- _Given data_
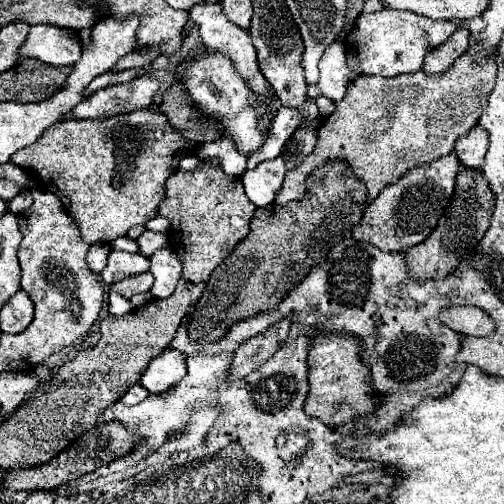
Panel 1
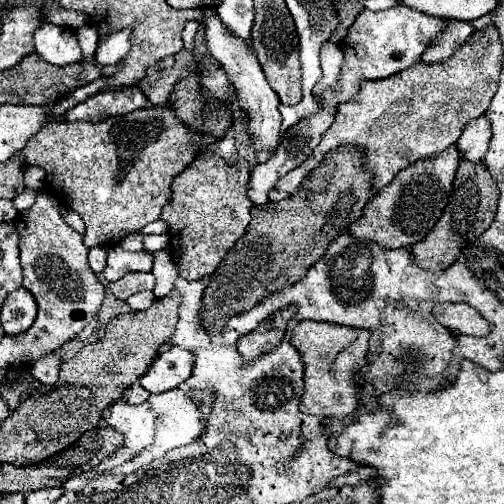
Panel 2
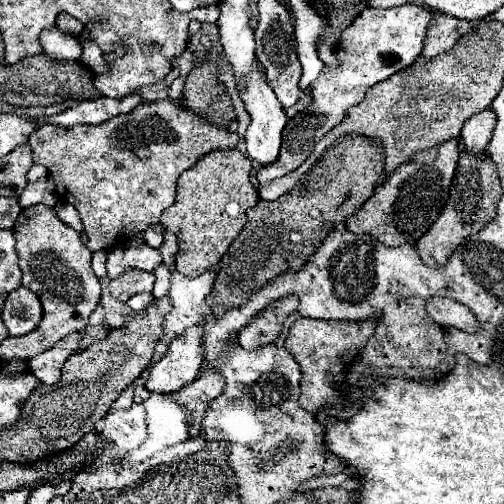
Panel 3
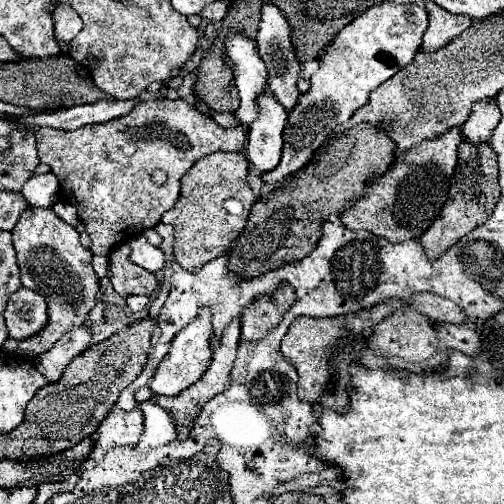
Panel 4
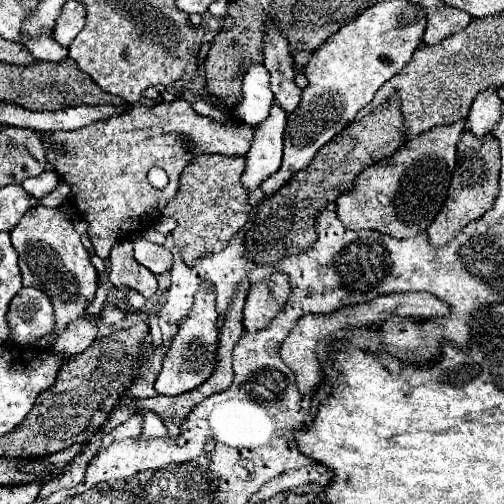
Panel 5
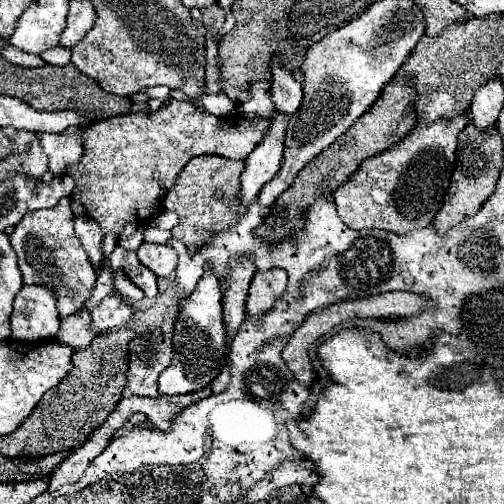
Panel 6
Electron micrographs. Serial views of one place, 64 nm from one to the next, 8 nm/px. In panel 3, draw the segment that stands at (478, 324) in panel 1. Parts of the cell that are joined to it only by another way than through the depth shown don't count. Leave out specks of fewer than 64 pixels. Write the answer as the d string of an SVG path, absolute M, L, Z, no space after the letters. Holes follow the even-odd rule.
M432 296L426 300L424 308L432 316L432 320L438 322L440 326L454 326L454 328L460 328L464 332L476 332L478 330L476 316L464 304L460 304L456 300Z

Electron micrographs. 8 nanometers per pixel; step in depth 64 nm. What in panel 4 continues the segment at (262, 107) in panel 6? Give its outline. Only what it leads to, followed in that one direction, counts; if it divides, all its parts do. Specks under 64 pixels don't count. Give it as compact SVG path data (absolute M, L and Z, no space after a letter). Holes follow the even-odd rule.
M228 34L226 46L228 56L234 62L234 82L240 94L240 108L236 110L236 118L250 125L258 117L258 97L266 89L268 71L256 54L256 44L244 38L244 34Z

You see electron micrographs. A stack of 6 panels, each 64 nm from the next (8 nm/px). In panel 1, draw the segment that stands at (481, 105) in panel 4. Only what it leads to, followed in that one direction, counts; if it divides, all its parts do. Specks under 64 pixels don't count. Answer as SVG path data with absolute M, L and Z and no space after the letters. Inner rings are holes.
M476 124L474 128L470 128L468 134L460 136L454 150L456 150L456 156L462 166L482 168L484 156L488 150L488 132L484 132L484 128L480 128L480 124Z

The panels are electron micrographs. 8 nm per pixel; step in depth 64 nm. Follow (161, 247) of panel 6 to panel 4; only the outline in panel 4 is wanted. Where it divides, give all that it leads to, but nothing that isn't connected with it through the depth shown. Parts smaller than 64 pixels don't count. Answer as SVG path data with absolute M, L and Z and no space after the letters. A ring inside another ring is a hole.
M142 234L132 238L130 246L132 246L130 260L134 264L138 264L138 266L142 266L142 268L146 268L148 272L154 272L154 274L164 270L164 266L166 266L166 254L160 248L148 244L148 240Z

- _Problem details_
Write out the material above again, word for word, minus its pictures.

- _Your solution_
Panel 1
Panel 2
Panel 3
Panel 4
Panel 5
Panel 6
Electron micrographs. Serial views of one place, 64 nm from one to the next, 8 nm/px. In panel 3, draw the segment that stands at (478, 324) in panel 1. Parts of the cell that are joined to it only by another way than through the depth shown don't count. Leave out specks of fewer than 64 pixels. Write the answer as the d string of an SVG path, absolute M, L, Z, no space after the letters. Holes follow the even-odd rule.
M432 296L426 300L424 308L432 316L432 320L438 322L440 326L454 326L454 328L460 328L464 332L476 332L478 330L476 316L464 304L460 304L456 300Z

Electron micrographs. 8 nanometers per pixel; step in depth 64 nm. What in panel 4 continues the segment at (262, 107) in panel 6? Give its outline. Only what it leads to, followed in that one direction, counts; if it divides, all its parts do. Specks under 64 pixels don't count. Give it as compact SVG path data (absolute M, L and Z, no space after a letter). Holes follow the even-odd rule.
M228 34L226 46L228 56L234 62L234 82L240 94L240 108L236 110L236 118L250 125L258 117L258 97L266 89L268 71L256 54L256 44L244 38L244 34Z

You see electron micrographs. A stack of 6 panels, each 64 nm from the next (8 nm/px). In panel 1, draw the segment that stands at (481, 105) in panel 4. Only what it leads to, followed in that one direction, counts; if it divides, all its parts do. Specks under 64 pixels don't count. Answer as SVG path data with absolute M, L and Z and no space after the letters. Inner rings are holes.
M476 124L474 128L470 128L468 134L460 136L454 150L456 150L456 156L462 166L482 168L484 156L488 150L488 132L484 132L484 128L480 128L480 124Z

The panels are electron micrographs. 8 nm per pixel; step in depth 64 nm. Follow (161, 247) of panel 6 to panel 4; only the outline in panel 4 is wanted. Where it divides, give all that it leads to, but nothing that isn't connected with it through the depth shown. Parts smaller than 64 pixels don't count. Answer as SVG path data with absolute M, L and Z and no space after the letters. A ring inside another ring is a hole.
M142 234L132 238L130 246L132 246L130 260L134 264L138 264L138 266L142 266L142 268L146 268L148 272L154 272L154 274L164 270L164 266L166 266L166 254L160 248L148 244L148 240Z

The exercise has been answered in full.